> [Provided records]:

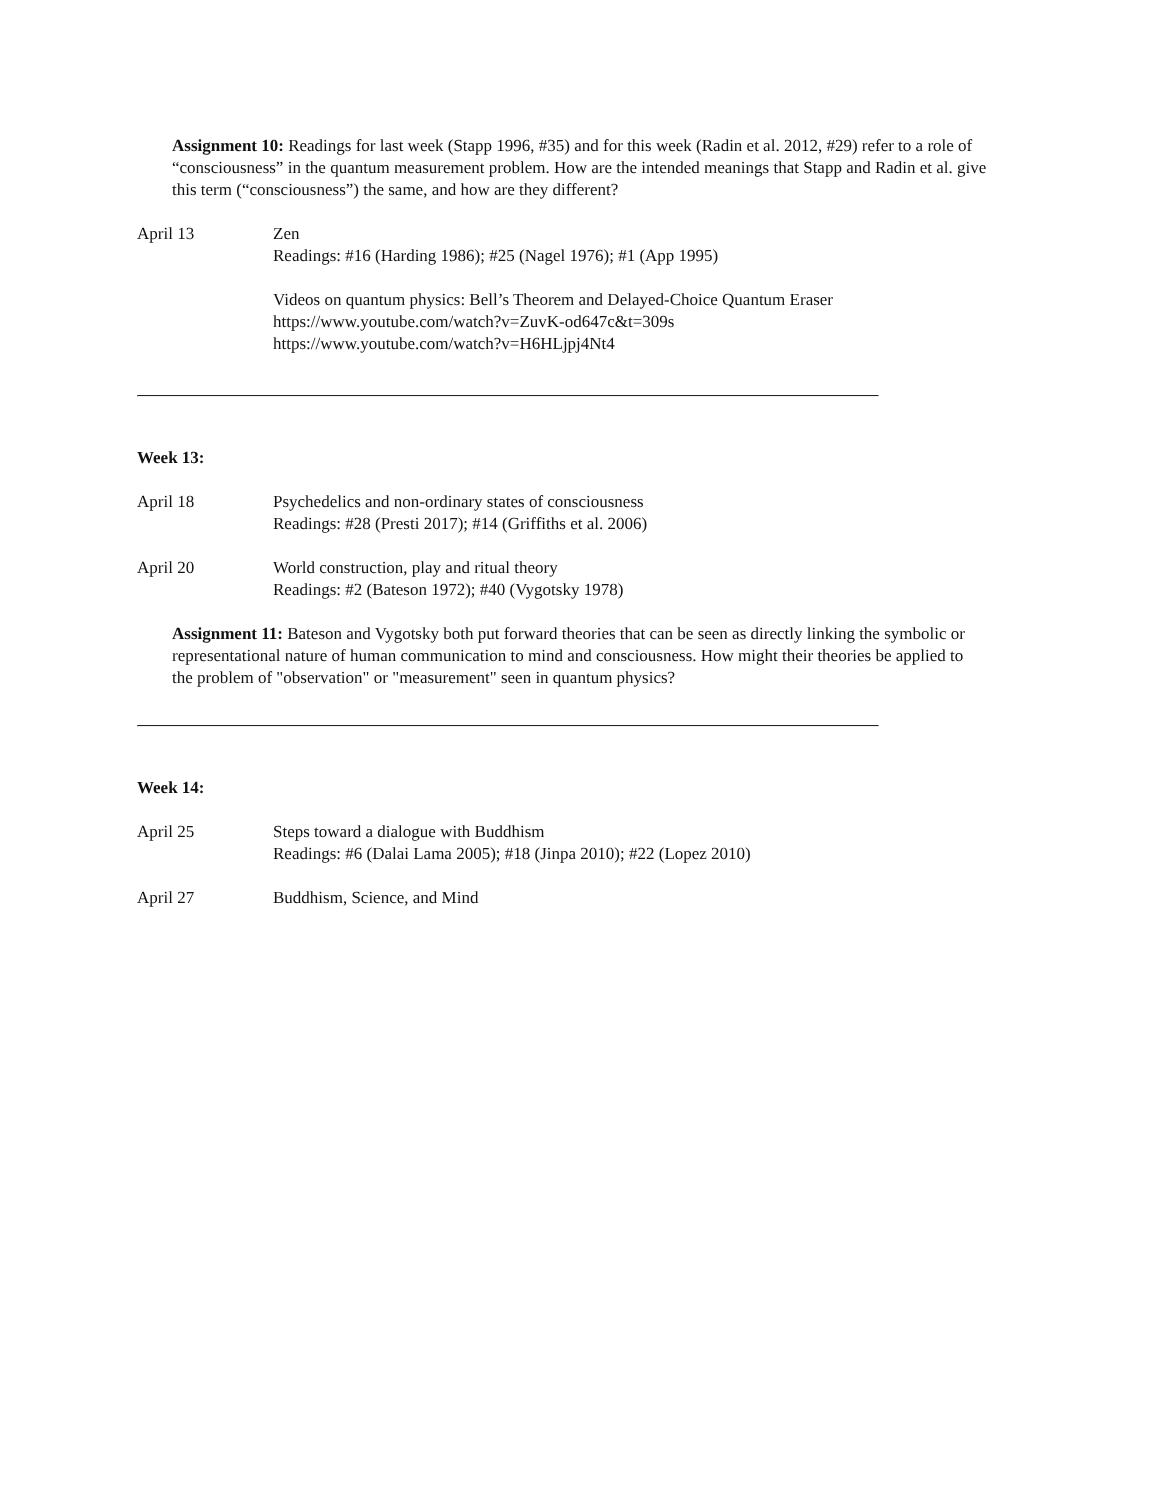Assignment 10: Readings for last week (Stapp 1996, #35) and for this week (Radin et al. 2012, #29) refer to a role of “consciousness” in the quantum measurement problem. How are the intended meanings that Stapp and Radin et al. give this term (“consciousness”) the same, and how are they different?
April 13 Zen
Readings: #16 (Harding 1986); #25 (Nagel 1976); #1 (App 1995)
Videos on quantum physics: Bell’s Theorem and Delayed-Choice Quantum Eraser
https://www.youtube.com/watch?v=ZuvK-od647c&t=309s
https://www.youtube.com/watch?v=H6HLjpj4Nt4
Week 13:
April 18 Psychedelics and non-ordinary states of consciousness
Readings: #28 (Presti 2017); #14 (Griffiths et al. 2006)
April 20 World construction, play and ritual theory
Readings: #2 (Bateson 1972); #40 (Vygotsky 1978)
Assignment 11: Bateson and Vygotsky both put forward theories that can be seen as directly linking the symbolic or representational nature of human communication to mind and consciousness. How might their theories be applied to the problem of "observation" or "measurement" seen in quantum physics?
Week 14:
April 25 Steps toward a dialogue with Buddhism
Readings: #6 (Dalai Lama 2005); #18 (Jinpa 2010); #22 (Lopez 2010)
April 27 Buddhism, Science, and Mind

> [Directions]:
Leave out the images and transcribe all the records exactly.

> [Task result]:
Assignment 10: Readings for last week (Stapp 1996, #35) and for this week (Radin et al. 2012, #29) refer to a role of “consciousness” in the quantum measurement problem. How are the intended meanings that Stapp and Radin et al. give this term (“consciousness”) the same, and how are they different?
April 13 Zen
Readings: #16 (Harding 1986); #25 (Nagel 1976); #1 (App 1995)
Videos on quantum physics: Bell’s Theorem and Delayed-Choice Quantum Eraser
https://www.youtube.com/watch?v=ZuvK-od647c&t=309s
https://www.youtube.com/watch?v=H6HLjpj4Nt4
Week 13:
April 18 Psychedelics and non-ordinary states of consciousness
Readings: #28 (Presti 2017); #14 (Griffiths et al. 2006)
April 20 World construction, play and ritual theory
Readings: #2 (Bateson 1972); #40 (Vygotsky 1978)
Assignment 11: Bateson and Vygotsky both put forward theories that can be seen as directly linking the symbolic or representational nature of human communication to mind and consciousness. How might their theories be applied to the problem of "observation" or "measurement" seen in quantum physics?
Week 14:
April 25 Steps toward a dialogue with Buddhism
Readings: #6 (Dalai Lama 2005); #18 (Jinpa 2010); #22 (Lopez 2010)
April 27 Buddhism, Science, and Mind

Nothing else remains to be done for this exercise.